-- Opening Marker --
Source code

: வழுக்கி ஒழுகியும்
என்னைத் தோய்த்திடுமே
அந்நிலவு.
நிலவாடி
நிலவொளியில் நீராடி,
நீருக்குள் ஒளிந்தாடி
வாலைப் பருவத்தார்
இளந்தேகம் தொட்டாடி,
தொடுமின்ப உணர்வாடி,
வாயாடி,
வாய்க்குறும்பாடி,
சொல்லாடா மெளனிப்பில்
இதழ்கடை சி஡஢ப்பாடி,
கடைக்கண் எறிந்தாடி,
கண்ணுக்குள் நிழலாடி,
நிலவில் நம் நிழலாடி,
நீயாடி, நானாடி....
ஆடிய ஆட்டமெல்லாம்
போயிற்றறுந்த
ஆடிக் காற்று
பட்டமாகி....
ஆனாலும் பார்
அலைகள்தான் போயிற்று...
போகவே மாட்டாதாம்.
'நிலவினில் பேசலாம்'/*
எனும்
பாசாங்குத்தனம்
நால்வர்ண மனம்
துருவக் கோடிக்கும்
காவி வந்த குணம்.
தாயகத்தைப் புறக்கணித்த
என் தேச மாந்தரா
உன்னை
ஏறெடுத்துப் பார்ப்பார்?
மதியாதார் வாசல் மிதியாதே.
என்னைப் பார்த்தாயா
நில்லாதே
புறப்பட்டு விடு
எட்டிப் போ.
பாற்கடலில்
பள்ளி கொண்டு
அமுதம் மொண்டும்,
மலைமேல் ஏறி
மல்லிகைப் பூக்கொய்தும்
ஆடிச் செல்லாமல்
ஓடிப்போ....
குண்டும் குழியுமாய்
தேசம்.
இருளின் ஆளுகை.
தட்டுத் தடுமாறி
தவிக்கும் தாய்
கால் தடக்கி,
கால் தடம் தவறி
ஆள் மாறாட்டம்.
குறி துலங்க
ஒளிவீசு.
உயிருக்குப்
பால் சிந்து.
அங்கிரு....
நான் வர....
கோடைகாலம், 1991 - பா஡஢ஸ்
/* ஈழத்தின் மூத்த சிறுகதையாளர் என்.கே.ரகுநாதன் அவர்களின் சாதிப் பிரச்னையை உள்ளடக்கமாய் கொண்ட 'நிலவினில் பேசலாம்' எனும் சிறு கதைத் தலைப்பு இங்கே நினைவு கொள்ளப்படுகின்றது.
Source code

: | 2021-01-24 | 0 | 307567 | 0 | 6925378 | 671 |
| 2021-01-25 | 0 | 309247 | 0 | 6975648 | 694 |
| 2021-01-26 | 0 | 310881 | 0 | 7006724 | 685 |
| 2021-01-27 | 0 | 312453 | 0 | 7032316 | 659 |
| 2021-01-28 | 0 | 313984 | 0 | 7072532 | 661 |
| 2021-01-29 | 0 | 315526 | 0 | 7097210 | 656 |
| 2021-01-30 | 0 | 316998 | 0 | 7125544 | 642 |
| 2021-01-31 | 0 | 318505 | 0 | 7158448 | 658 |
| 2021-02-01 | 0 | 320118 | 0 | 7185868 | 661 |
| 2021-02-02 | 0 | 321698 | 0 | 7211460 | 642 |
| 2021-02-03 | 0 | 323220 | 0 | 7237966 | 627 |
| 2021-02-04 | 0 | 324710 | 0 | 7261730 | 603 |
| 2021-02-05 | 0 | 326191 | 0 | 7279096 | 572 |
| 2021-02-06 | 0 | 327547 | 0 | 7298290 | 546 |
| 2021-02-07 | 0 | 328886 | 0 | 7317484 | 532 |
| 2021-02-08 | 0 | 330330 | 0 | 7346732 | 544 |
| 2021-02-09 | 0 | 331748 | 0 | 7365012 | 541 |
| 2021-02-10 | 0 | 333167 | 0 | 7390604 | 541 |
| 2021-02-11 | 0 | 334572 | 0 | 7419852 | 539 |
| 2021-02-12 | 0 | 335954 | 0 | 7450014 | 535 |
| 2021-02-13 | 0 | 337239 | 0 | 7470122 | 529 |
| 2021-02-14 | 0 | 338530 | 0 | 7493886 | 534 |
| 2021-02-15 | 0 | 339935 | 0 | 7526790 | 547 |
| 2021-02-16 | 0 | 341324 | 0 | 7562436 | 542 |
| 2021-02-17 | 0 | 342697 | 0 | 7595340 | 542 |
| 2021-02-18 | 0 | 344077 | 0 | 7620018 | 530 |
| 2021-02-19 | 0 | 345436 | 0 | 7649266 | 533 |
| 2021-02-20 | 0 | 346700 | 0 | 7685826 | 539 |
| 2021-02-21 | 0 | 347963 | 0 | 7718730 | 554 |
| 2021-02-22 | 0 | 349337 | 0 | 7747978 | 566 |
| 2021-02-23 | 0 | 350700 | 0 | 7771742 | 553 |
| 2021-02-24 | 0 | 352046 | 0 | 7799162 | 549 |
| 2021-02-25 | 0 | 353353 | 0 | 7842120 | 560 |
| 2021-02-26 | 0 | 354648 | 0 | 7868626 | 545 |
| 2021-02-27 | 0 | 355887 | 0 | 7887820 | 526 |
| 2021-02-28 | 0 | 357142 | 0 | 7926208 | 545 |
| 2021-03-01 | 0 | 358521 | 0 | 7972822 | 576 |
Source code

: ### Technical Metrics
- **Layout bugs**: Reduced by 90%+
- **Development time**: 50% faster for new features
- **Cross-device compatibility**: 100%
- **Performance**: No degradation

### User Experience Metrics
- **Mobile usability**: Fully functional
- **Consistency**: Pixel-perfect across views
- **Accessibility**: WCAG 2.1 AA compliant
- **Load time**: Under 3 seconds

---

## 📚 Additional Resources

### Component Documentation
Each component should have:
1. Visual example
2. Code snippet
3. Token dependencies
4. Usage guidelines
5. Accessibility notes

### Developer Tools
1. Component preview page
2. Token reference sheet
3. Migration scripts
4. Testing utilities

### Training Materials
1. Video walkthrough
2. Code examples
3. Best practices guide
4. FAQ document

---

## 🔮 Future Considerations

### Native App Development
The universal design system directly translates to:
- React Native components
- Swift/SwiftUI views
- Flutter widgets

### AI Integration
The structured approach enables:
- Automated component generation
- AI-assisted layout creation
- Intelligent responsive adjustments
-- Closing Marker --
Go through the records and copy each one exactly.

Source code

: வழுக்கி ஒழுகியும்
என்னைத் தோய்த்திடுமே
அந்நிலவு.
நிலவாடி
நிலவொளியில் நீராடி,
நீருக்குள் ஒளிந்தாடி
வாலைப் பருவத்தார்
இளந்தேகம் தொட்டாடி,
தொடுமின்ப உணர்வாடி,
வாயாடி,
வாய்க்குறும்பாடி,
சொல்லாடா மெளனிப்பில்
இதழ்கடை சி஡஢ப்பாடி,
கடைக்கண் எறிந்தாடி,
கண்ணுக்குள் நிழலாடி,
நிலவில் நம் நிழலாடி,
நீயாடி, நானாடி....
ஆடிய ஆட்டமெல்லாம்
போயிற்றறுந்த
ஆடிக் காற்று
பட்டமாகி....
ஆனாலும் பார்
அலைகள்தான் போயிற்று...
போகவே மாட்டாதாம்.
'நிலவினில் பேசலாம்'/*
எனும்
பாசாங்குத்தனம்
நால்வர்ண மனம்
துருவக் கோடிக்கும்
காவி வந்த குணம்.
தாயகத்தைப் புறக்கணித்த
என் தேச மாந்தரா
உன்னை
ஏறெடுத்துப் பார்ப்பார்?
மதியாதார் வாசல் மிதியாதே.
என்னைப் பார்த்தாயா
நில்லாதே
புறப்பட்டு விடு
எட்டிப் போ.
பாற்கடலில்
பள்ளி கொண்டு
அமுதம் மொண்டும்,
மலைமேல் ஏறி
மல்லிகைப் பூக்கொய்தும்
ஆடிச் செல்லாமல்
ஓடிப்போ....
குண்டும் குழியுமாய்
தேசம்.
இருளின் ஆளுகை.
தட்டுத் தடுமாறி
தவிக்கும் தாய்
கால் தடக்கி,
கால் தடம் தவறி
ஆள் மாறாட்டம்.
குறி துலங்க
ஒளிவீசு.
உயிருக்குப்
பால் சிந்து.
அங்கிரு....
நான் வர....
கோடைகாலம், 1991 - பா஡஢ஸ்
/* ஈழத்தின் மூத்த சிறுகதையாளர் என்.கே.ரகுநாதன் அவர்களின் சாதிப் பிரச்னையை உள்ளடக்கமாய் கொண்ட 'நிலவினில் பேசலாம்' எனும் சிறு கதைத் தலைப்பு இங்கே நினைவு கொள்ளப்படுகின்றது.
Source code

: | 2021-01-24 | 0 | 307567 | 0 | 6925378 | 671 |
| 2021-01-25 | 0 | 309247 | 0 | 6975648 | 694 |
| 2021-01-26 | 0 | 310881 | 0 | 7006724 | 685 |
| 2021-01-27 | 0 | 312453 | 0 | 7032316 | 659 |
| 2021-01-28 | 0 | 313984 | 0 | 7072532 | 661 |
| 2021-01-29 | 0 | 315526 | 0 | 7097210 | 656 |
| 2021-01-30 | 0 | 316998 | 0 | 7125544 | 642 |
| 2021-01-31 | 0 | 318505 | 0 | 7158448 | 658 |
| 2021-02-01 | 0 | 320118 | 0 | 7185868 | 661 |
| 2021-02-02 | 0 | 321698 | 0 | 7211460 | 642 |
| 2021-02-03 | 0 | 323220 | 0 | 7237966 | 627 |
| 2021-02-04 | 0 | 324710 | 0 | 7261730 | 603 |
| 2021-02-05 | 0 | 326191 | 0 | 7279096 | 572 |
| 2021-02-06 | 0 | 327547 | 0 | 7298290 | 546 |
| 2021-02-07 | 0 | 328886 | 0 | 7317484 | 532 |
| 2021-02-08 | 0 | 330330 | 0 | 7346732 | 544 |
| 2021-02-09 | 0 | 331748 | 0 | 7365012 | 541 |
| 2021-02-10 | 0 | 333167 | 0 | 7390604 | 541 |
| 2021-02-11 | 0 | 334572 | 0 | 7419852 | 539 |
| 2021-02-12 | 0 | 335954 | 0 | 7450014 | 535 |
| 2021-02-13 | 0 | 337239 | 0 | 7470122 | 529 |
| 2021-02-14 | 0 | 338530 | 0 | 7493886 | 534 |
| 2021-02-15 | 0 | 339935 | 0 | 7526790 | 547 |
| 2021-02-16 | 0 | 341324 | 0 | 7562436 | 542 |
| 2021-02-17 | 0 | 342697 | 0 | 7595340 | 542 |
| 2021-02-18 | 0 | 344077 | 0 | 7620018 | 530 |
| 2021-02-19 | 0 | 345436 | 0 | 7649266 | 533 |
| 2021-02-20 | 0 | 346700 | 0 | 7685826 | 539 |
| 2021-02-21 | 0 | 347963 | 0 | 7718730 | 554 |
| 2021-02-22 | 0 | 349337 | 0 | 7747978 | 566 |
| 2021-02-23 | 0 | 350700 | 0 | 7771742 | 553 |
| 2021-02-24 | 0 | 352046 | 0 | 7799162 | 549 |
| 2021-02-25 | 0 | 353353 | 0 | 7842120 | 560 |
| 2021-02-26 | 0 | 354648 | 0 | 7868626 | 545 |
| 2021-02-27 | 0 | 355887 | 0 | 7887820 | 526 |
| 2021-02-28 | 0 | 357142 | 0 | 7926208 | 545 |
| 2021-03-01 | 0 | 358521 | 0 | 7972822 | 576 |
Source code

: ### Technical Metrics
- **Layout bugs**: Reduced by 90%+
- **Development time**: 50% faster for new features
- **Cross-device compatibility**: 100%
- **Performance**: No degradation

### User Experience Metrics
- **Mobile usability**: Fully functional
- **Consistency**: Pixel-perfect across views
- **Accessibility**: WCAG 2.1 AA compliant
- **Load time**: Under 3 seconds

---

## 📚 Additional Resources

### Component Documentation
Each component should have:
1. Visual example
2. Code snippet
3. Token dependencies
4. Usage guidelines
5. Accessibility notes

### Developer Tools
1. Component preview page
2. Token reference sheet
3. Migration scripts
4. Testing utilities

### Training Materials
1. Video walkthrough
2. Code examples
3. Best practices guide
4. FAQ document

---

## 🔮 Future Considerations

### Native App Development
The universal design system directly translates to:
- React Native components
- Swift/SwiftUI views
- Flutter widgets

### AI Integration
The structured approach enables:
- Automated component generation
- AI-assisted layout creation
- Intelligent responsive adjustments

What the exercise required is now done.